While it’s probably fair to say that today’s devices aren’t hugely exciting (can you say “5in 1080p”, “phablet” and “Android”?), you can always count on patent submissions for some outside-the-box thinking.
The latest patent-based beast to raise our eyebrows is something called the Sony EyePad, which is kinda sorta part tablet, part augmented reality console accessory.
Loving the cheeky name, though EyePad is more of a nod to – or continuation of – Sony’s EyeToy and EyePet themes, as opposed to a dig at the iPad.
How does it work? Well, the interesting thing is the presence of little cameras in the corners of the display, used to detect movement. As such, users could potentially interact with gestures above - as opposed to on - the display.
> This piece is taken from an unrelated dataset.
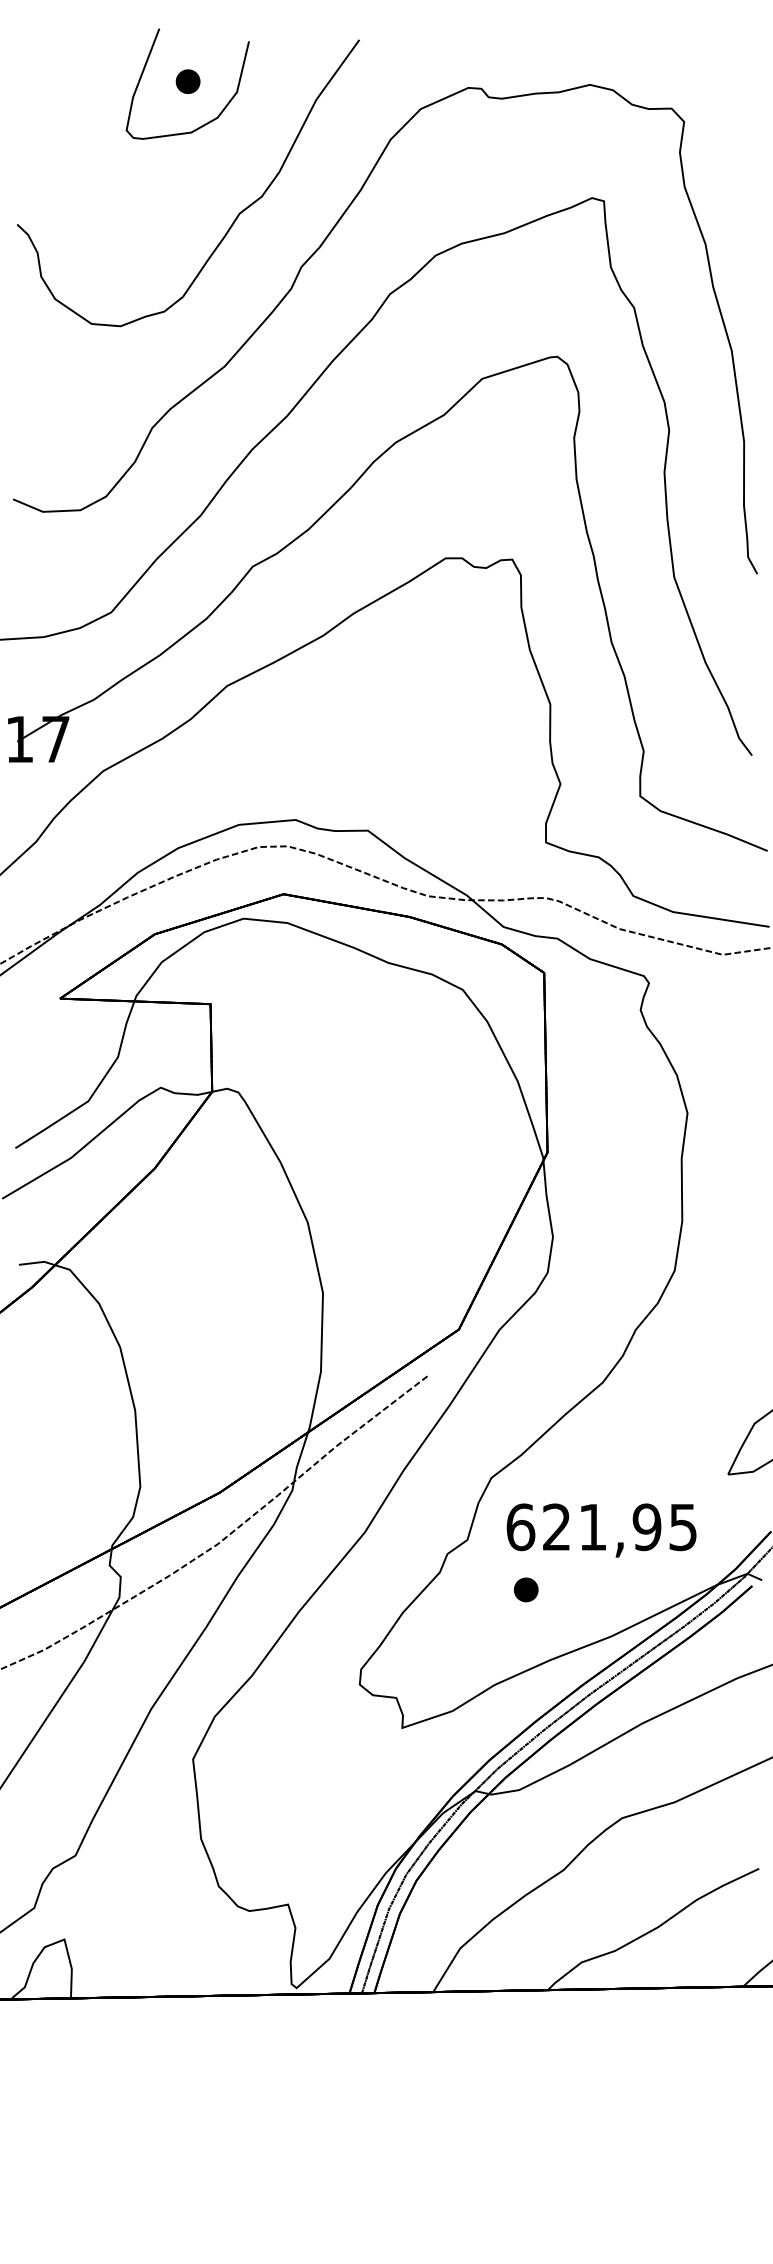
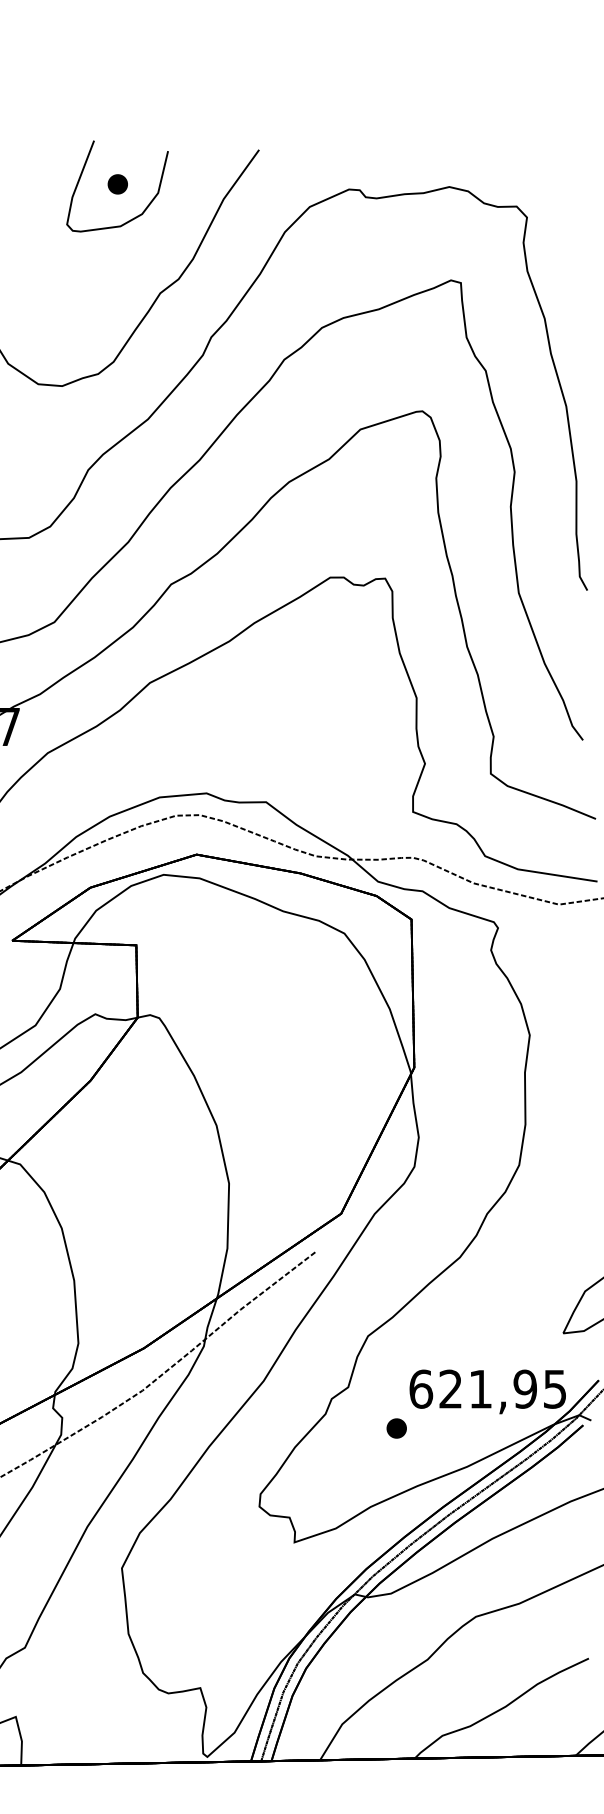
text: (601, 1530) -> (487, 1391), moved

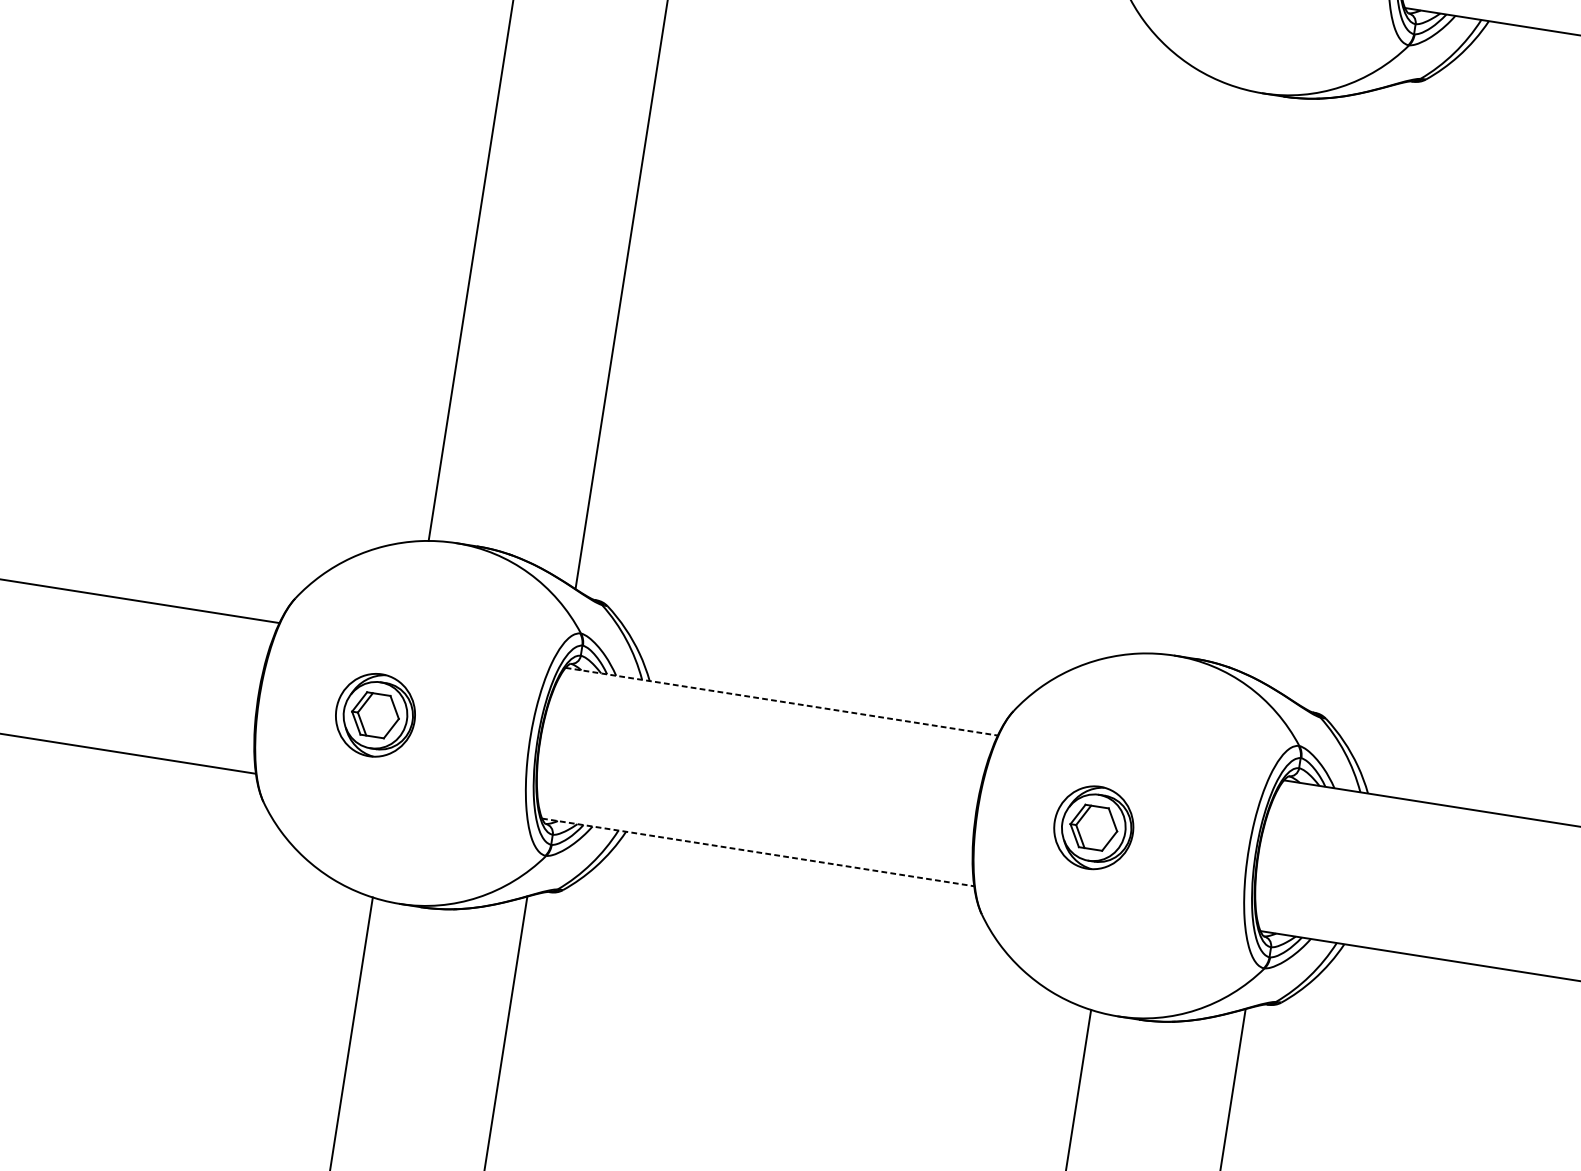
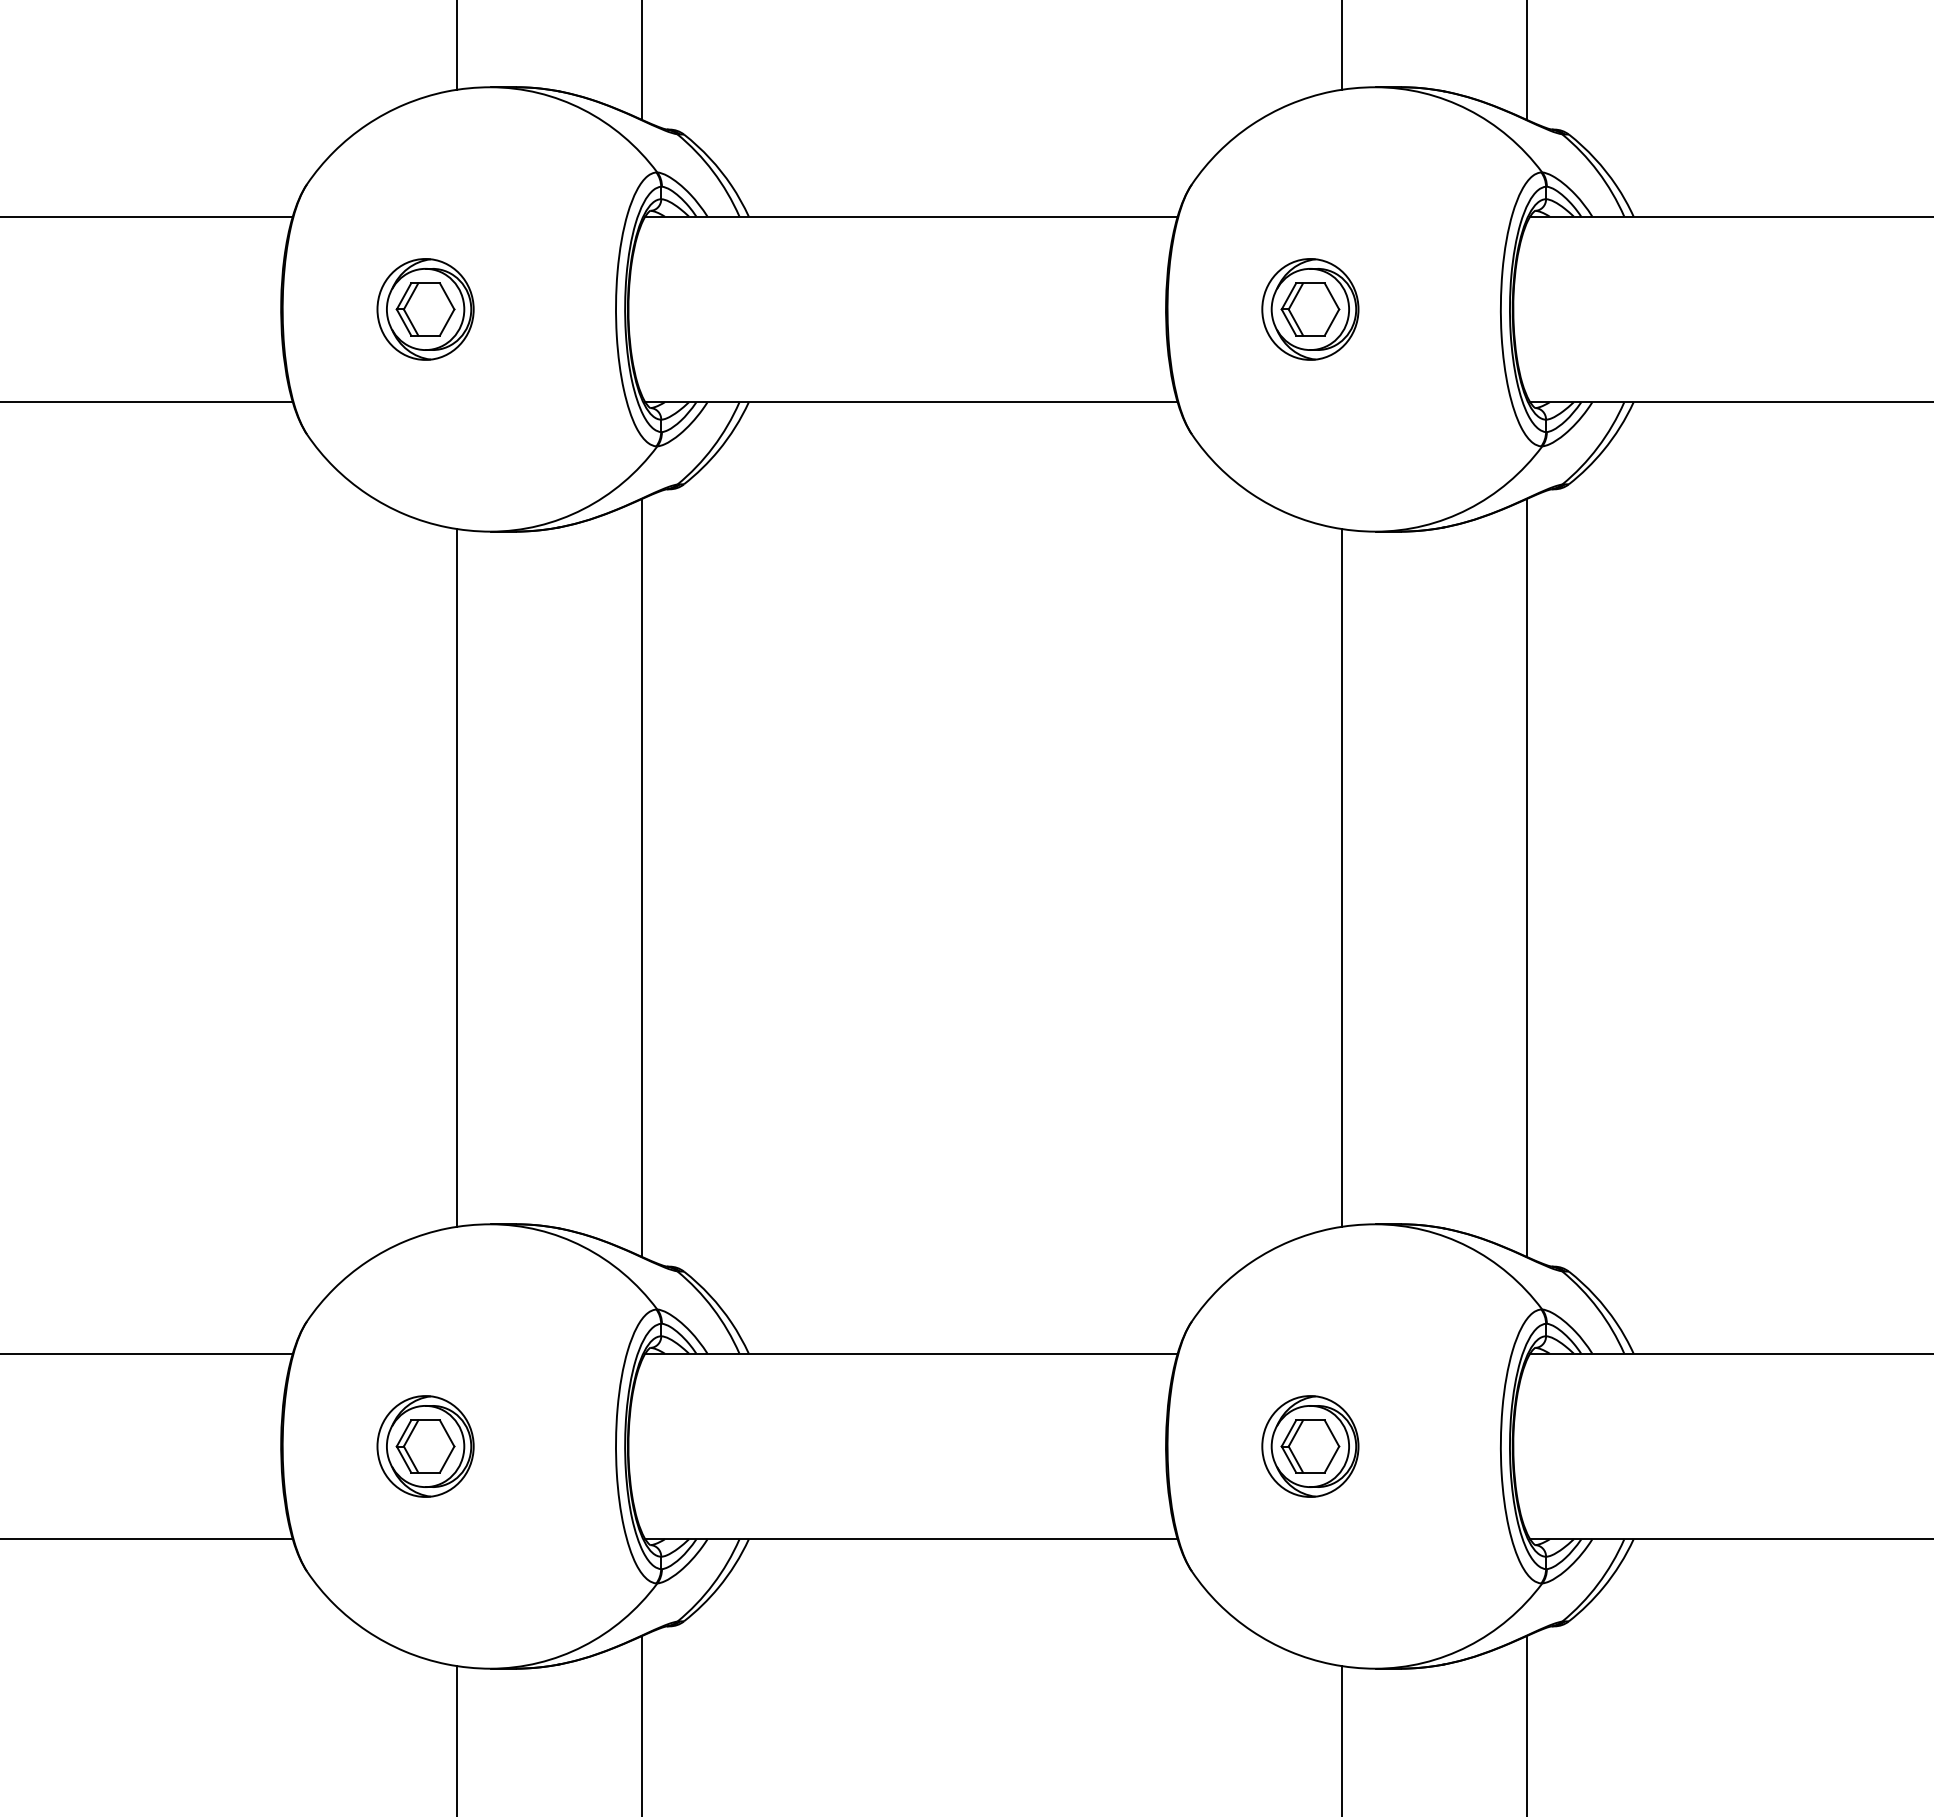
line: (1191, 369) -> (1341, 877), added
line: (1342, 393) -> (1527, 877), added
line: (782, 701) -> (912, 1353), dashed -> solid
line: (758, 852) -> (912, 1539), dashed -> solid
I’ll hand you over to the patent submission for a more technical explanation. This particular excerpt describes interacting with an EyePet, something that has our Jan all hot and bothered. Ready? Go:
“The depth maps from the two stereoscopic cameras describe the location of points on the surface of the user's index finger within the common volume, and hence it is possible to calculate whether those surface points coincide with the surface model of the virtual EyePet.
“This gives the user the precision to stroke the EyePet's ear, tap its nose, tickle its tummy, or otherwise interact with it in very specific ways, and moreover to do so for whatever arbitrary position or orientation they are holding the EyePad in.”
Incidentally, Sony is expected to launch the PlayStation 4 later today. Er, if it hasn’t already. I’m writing this from the past, like some sort of 1pm-based ghost.